Not only al Shabaab is planning terrorist attacks on Ugandan soft targets, Tinyefuza noted. “All those terrorist groups aligned to al Qaeda have been planning and infiltrating. We have been monitoring them and arresting some people.”

Asked which measures Uganda was taking to counter the threats, Tinyefuza said they were three-fold and involved coordination with western allies.

“We are strengthening the capability of security systems – detection, surveillance and reaction.
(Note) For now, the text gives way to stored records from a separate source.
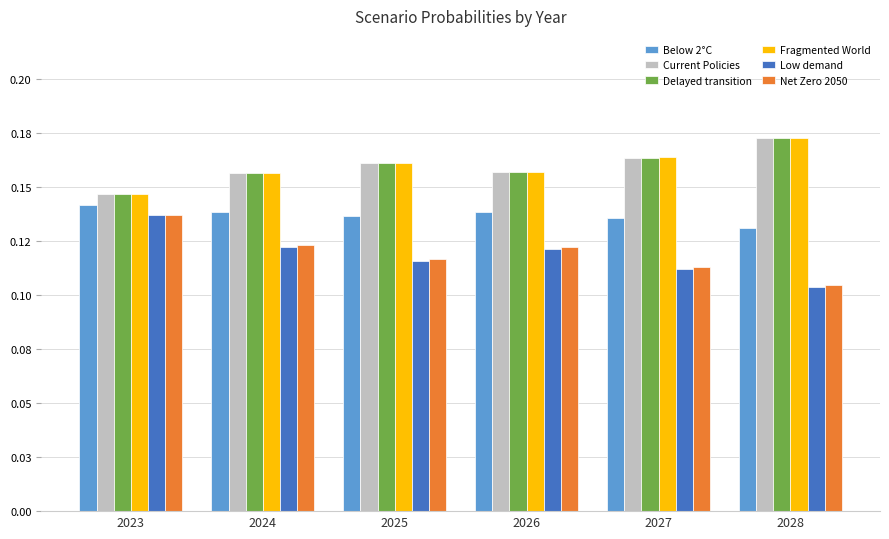

What are all the series names shown in the legend?

Below 2°C, Current Policies, Delayed transition, Fragmented World, Low demand, Net Zero 2050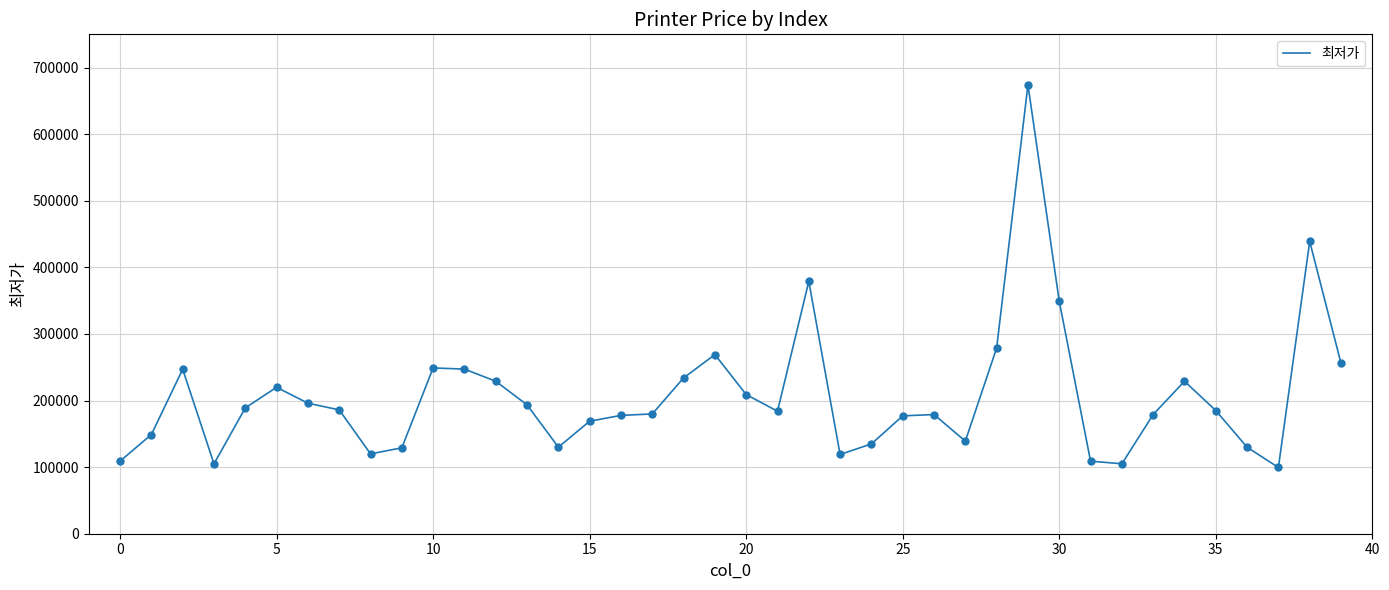

What is the difference between the maximum and minimum values?

574600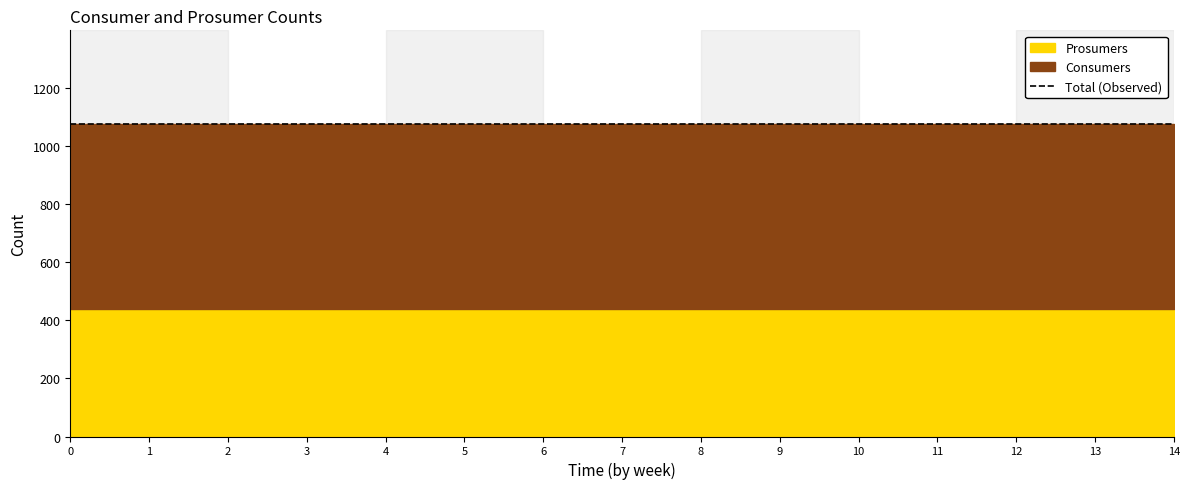

Reading left to right, list all the values displayed in this chart.

Consumers: 0=635	1=635	2=635	3=635	4=635	5=635	6=635	7=635	8=635	9=635	10=635	11=635	12=635	13=635	14=635
Prosumers: 0=440	1=440	2=440	3=440	4=440	5=440	6=440	7=440	8=440	9=440	10=440	11=440	12=440	13=440	14=440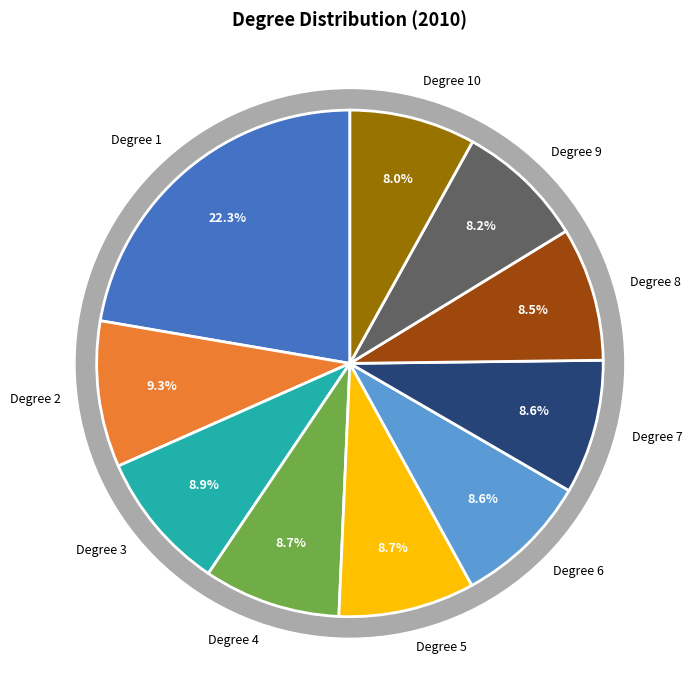

What is the total percentage of Degree 9 and Degree 8?

16.8%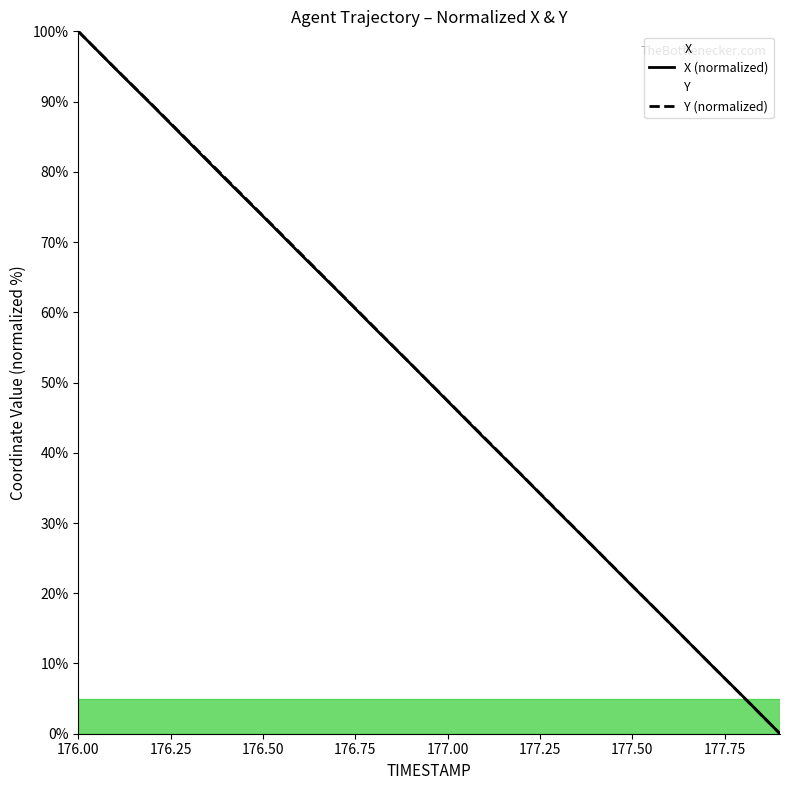

Is the value of Y at 177.9 greater than the value of X at 177.3?

No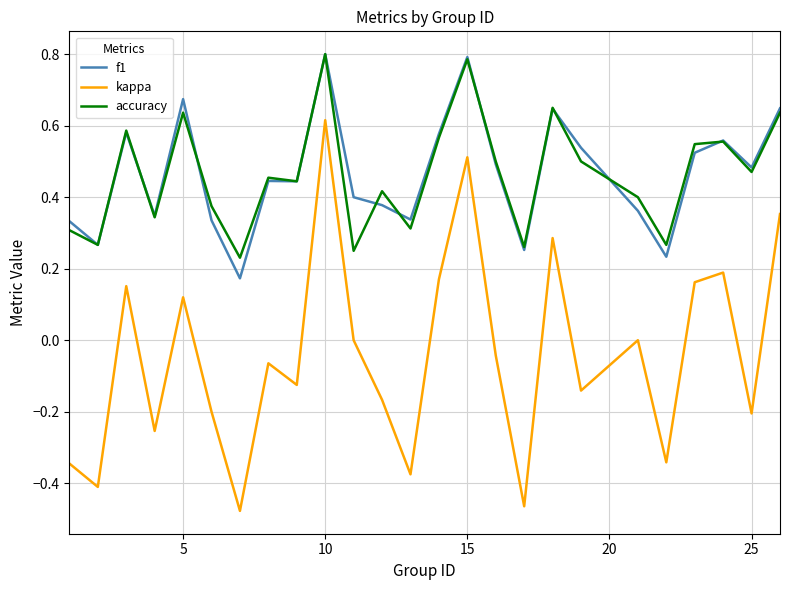

What are all the series names shown in the legend?

f1, kappa, accuracy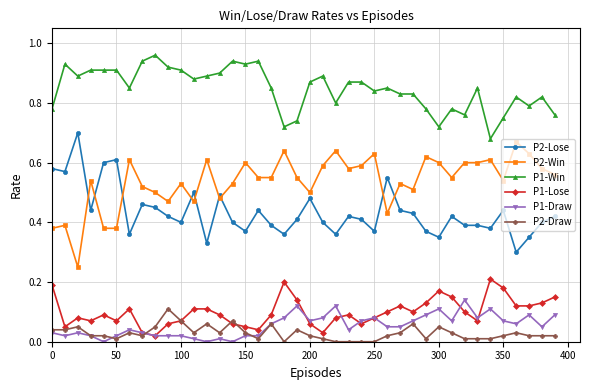

True or false: P1-Draw has more than 1 points higher than both neighbors.

True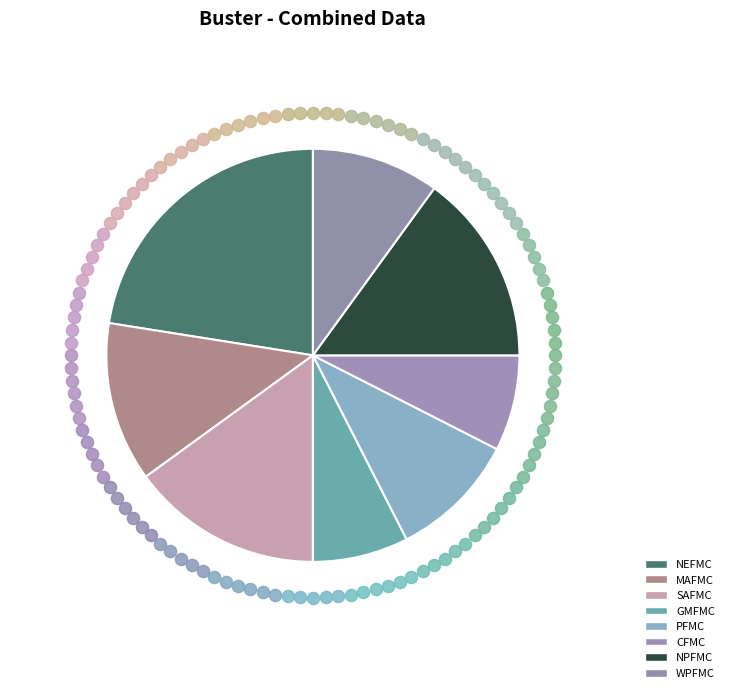

To the nearest percent, what is the combined percentage of WPFMC and NPFMC?

25%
We are also intensifying coordination and information exchange with our international allies.”
Uganda’s legal system, he said, was supportive of such measures since the Anti-Terrorism Act was passed.
“The third component is mobilisation. Public awareness is the most effective weapon against terrorism.”

He noted that the Police had been issuing terror alerts to the general public, transport organisations as well as hotels.

“We don’t take any chances. The threat is real. We need to strengthen our capability to adequately neutralise that threat.”

Western security agencies say Somalia has become a safe haven for militants, including foreign jihadists, who use it to plot attacks across the region and beyond. Thursday’s clashes were some of the heaviest to rock Mogadishu for weeks, and they underlined the difficulties facing the 5,000-strong AU mission.

While winning some hearts and minds by giving residents access to clean water and free medical treatment, AMISOM has been unable to do much more than secure the city’s airport, sea port, presidential palace and a few roads in between.

Its soldiers come under near-daily attacks from roadside bombs and rebel artillery, and last month al Shabaab hit their main headquarters with a twin suicide car bombing that killed 17 peacekeepers, including the Burundian deputy force commander.

“We do not take their threats lightly,” said also Ba-hoku. “Any attempt to attack Burundi or Uganda will be met with decisive action and will be defeated ... If we get enough troops here, we can move into other regions and bring peace to all of Somalia.”

Several African nations had committed to send troops to reinforce AMISOM, which needs 8,000 soldiers to secure Mogadishu alone, but have so far failed.